#### Problem to work on
The copy must hold exactly the lines from the one with "Разработка и техническая п" through the end of the listing below, and nothing else, with no pictures.

#### Source information
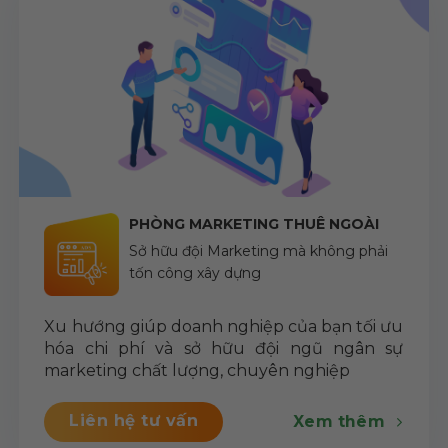
PHÒNG MARKETING THUÊ NGOÀI
Sở hữu đội Marketing mà không phải
tốn công xây dựng
Xu hướng giúp doanh nghiệp của bạn tối ưu
hóa chi phí và sở hữu đội ngũ ngân sự
marketing chất lượng, chuyên nghiệp
Liên hệ tư vấn
Xem thêm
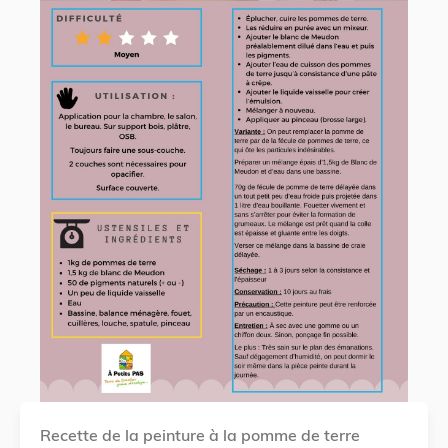
Recette de la peinture à la pomme de terre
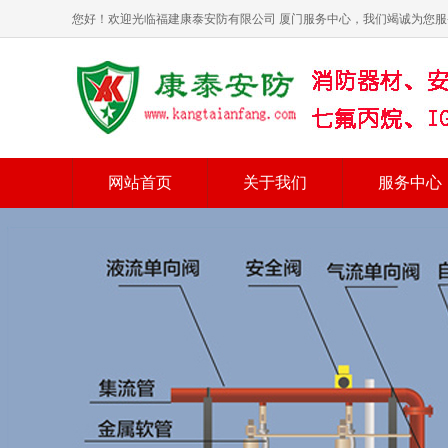
您好！欢迎光临福建康泰安防有限公司 厦门服务中心，我们竭诚为您服
网站首页
关于我们
服务中心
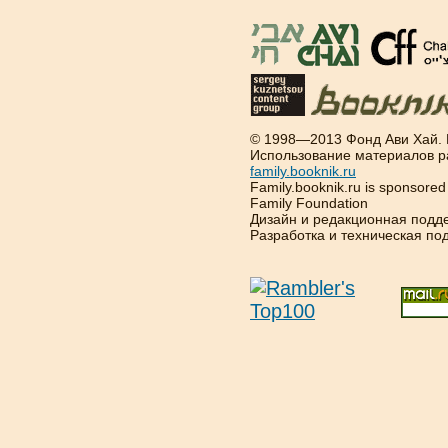
© 1998—2013 Фонд Ави Хай.
Использование материалов р
family.booknik.ru
Family.booknik.ru is sponsore
Family Foundation
Дизайн и редакционная подд
Разработка и техническая п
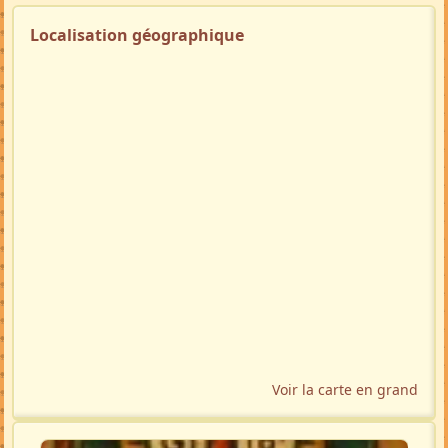
Localisation géographique
Voir la carte en grand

#### Written answer
Разработка и техническая п
Localisation géographique
Voir la carte en grand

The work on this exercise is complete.